* [Assigned task]: Beneath this instruction is a block of data; output from it exactly the lines that run from the one containing "left eye: (877, 273)" through the one containing "nose: (221, 216)", inclusive.

* [Records for the task]:
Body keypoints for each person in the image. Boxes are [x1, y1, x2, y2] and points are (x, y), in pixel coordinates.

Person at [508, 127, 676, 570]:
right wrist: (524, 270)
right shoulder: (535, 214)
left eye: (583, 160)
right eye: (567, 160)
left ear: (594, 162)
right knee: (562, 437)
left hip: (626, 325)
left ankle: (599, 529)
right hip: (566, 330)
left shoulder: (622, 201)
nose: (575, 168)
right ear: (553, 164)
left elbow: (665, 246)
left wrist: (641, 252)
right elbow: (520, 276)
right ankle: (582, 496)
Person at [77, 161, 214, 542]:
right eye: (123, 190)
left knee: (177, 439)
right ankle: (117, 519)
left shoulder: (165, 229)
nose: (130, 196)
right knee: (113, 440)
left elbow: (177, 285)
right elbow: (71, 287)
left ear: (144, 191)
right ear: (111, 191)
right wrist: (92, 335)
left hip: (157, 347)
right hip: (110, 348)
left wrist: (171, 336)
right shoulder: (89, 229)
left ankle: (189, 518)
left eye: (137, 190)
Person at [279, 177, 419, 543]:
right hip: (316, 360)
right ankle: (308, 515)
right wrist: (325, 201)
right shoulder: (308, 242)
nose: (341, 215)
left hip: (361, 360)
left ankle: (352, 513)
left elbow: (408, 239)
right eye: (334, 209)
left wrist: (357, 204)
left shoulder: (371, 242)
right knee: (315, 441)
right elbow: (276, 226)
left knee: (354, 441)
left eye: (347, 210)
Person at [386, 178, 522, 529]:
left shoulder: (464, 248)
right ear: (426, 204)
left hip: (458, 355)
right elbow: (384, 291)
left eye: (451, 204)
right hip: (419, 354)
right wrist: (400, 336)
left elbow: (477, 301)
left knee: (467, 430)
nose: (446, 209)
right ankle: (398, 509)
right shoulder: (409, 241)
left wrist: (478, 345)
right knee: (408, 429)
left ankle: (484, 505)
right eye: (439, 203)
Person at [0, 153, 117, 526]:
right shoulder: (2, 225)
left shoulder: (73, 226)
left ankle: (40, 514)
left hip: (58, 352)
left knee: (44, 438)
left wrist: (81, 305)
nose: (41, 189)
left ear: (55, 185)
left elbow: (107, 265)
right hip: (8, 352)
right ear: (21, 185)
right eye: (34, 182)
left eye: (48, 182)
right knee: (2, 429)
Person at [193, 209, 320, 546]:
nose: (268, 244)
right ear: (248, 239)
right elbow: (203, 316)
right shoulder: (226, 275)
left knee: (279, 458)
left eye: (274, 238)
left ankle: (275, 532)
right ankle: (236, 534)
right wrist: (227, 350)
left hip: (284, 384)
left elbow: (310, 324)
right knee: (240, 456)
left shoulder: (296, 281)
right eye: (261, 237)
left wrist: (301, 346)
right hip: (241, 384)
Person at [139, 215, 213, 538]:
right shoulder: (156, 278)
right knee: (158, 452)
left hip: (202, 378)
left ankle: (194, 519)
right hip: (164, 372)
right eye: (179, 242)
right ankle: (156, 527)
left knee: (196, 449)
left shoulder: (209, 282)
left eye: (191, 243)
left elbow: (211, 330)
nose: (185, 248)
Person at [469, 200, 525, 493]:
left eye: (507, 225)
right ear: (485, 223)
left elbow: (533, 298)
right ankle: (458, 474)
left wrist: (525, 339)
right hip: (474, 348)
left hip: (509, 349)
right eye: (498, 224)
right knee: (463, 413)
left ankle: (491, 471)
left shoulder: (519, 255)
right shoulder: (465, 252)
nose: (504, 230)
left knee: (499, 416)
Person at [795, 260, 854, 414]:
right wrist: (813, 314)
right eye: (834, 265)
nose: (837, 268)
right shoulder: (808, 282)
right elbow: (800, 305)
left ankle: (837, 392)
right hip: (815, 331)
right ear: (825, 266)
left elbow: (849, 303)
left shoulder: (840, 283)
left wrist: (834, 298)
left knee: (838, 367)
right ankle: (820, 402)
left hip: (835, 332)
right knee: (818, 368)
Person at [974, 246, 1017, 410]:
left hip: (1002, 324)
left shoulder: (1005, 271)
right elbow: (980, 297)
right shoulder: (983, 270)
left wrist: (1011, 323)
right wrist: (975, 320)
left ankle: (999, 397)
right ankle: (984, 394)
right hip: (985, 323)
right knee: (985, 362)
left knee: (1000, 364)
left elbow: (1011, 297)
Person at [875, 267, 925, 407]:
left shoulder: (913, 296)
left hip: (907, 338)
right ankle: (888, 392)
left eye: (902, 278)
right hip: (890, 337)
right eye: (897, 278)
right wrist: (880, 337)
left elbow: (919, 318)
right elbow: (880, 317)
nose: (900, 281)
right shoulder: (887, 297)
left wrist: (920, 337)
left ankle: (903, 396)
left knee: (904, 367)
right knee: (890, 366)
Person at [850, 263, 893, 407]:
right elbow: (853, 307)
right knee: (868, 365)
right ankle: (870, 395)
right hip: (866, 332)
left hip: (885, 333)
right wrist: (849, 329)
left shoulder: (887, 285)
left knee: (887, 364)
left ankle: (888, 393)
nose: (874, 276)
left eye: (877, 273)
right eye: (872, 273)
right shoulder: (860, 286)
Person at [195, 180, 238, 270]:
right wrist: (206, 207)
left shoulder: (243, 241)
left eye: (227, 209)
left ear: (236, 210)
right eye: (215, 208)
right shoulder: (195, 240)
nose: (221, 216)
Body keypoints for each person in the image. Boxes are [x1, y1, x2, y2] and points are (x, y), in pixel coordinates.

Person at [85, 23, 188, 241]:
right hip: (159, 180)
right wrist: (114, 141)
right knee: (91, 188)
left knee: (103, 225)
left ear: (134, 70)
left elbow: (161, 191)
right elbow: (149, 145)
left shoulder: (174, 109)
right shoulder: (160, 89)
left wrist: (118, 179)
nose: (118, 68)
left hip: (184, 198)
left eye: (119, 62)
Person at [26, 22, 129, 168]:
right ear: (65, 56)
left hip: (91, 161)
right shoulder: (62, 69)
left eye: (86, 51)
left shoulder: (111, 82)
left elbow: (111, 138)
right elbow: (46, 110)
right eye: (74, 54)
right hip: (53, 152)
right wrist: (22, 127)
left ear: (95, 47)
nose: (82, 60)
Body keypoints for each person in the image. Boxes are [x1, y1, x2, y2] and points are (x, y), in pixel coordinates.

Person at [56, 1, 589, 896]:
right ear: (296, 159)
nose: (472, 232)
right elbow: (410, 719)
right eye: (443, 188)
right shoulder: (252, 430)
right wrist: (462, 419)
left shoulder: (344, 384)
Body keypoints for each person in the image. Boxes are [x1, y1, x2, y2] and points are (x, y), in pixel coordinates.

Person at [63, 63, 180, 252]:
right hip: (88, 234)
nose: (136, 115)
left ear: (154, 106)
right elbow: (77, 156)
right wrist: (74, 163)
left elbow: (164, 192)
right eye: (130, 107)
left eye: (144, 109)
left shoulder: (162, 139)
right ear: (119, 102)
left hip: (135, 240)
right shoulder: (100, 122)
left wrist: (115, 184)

* [Answer section]:
left eye: (877, 273)
right eye: (872, 273)
right shoulder: (860, 286)
Person at [195, 180, 238, 270]:
right wrist: (206, 207)
left shoulder: (243, 241)
left eye: (227, 209)
left ear: (236, 210)
right eye: (215, 208)
right shoulder: (195, 240)
nose: (221, 216)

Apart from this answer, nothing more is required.